The Tea Party is indeed sounding an alarm, but some of its proponents seem to be buying into the same individualist or corporatist mindset of extraction, exploitation and externalities (as brilliantly captured in Doug Rushkoff’s book, Life, Inc.), that got us into this problem in the first place. Rather than promoting a more collective approach to solving our problems – in alignment with community-oriented efforts like Hour Exchange Portland – some Tea Party efforts seem to be primarily motivated by anti-collectivist – or at least anti-government – themes of reducing taxes so that they can keep more of their money for themselves.
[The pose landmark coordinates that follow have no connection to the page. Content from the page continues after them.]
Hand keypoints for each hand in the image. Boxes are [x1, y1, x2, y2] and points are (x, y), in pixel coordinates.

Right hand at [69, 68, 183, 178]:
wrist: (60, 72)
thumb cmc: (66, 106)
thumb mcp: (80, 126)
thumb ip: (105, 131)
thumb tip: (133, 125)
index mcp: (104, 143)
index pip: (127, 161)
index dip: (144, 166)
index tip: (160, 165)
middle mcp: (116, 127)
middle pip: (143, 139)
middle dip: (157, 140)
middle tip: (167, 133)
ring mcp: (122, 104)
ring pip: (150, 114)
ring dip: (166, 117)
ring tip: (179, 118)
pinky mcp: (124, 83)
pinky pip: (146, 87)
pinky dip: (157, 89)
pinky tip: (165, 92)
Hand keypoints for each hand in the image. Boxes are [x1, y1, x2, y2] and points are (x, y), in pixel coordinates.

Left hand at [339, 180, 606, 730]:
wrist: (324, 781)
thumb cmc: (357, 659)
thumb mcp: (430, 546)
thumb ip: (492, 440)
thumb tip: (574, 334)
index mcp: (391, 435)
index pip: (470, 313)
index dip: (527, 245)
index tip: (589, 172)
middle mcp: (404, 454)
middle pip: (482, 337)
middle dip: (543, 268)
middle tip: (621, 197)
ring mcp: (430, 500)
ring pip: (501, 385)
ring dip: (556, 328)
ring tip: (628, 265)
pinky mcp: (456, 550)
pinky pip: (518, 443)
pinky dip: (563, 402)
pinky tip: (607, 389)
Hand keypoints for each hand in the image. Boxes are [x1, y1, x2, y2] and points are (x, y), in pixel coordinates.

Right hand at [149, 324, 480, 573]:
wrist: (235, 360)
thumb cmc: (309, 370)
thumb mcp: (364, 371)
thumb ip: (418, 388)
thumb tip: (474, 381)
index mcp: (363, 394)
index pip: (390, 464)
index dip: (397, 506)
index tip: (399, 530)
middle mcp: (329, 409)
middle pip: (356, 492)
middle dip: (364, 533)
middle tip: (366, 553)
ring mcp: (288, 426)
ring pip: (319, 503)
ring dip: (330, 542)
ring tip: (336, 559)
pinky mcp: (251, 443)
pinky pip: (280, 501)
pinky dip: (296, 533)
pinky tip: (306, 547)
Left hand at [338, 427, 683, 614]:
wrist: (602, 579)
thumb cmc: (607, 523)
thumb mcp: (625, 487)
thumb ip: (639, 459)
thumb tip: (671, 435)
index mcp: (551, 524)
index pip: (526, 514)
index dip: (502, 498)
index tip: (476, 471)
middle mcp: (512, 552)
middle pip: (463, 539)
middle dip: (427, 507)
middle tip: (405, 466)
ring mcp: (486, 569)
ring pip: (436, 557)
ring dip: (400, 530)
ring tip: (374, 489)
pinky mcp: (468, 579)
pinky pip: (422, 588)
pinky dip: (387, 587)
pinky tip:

These two paths need not be incompatible – for example, Hour Exchange Portland is a non-governmental entity that is not supported by taxes – but so far, I don’t see much alignment in goals or tactics. And based on the rhetoric I’ve seen or heard from the Tea Party, I would not anticipate strong support for the kind of egalitarian approach offered by Hour Exchange Portland.
Kia ora Joe,
I hope did not give the impression I am in anyway a tea party supporter,I raised that only in juxtaposition to the Hour Exchange Portland. That program I view as progressive,proactive, and acknowledging that the current system is strained beyond repair,where as the tea party is simply lowest common denominator reactionary politics.
Cheers,
Robb
Robb: you did not give me the impression that you are a Tea Party supporter (quite the opposite). My experience with the Coffee Party has heightened my awareness of nonviolent communication, and so I try to be careful in the ways I reference people and organizations, and look for areas of potential common ground … even when I don’t agree with some / many of their goals and tactics.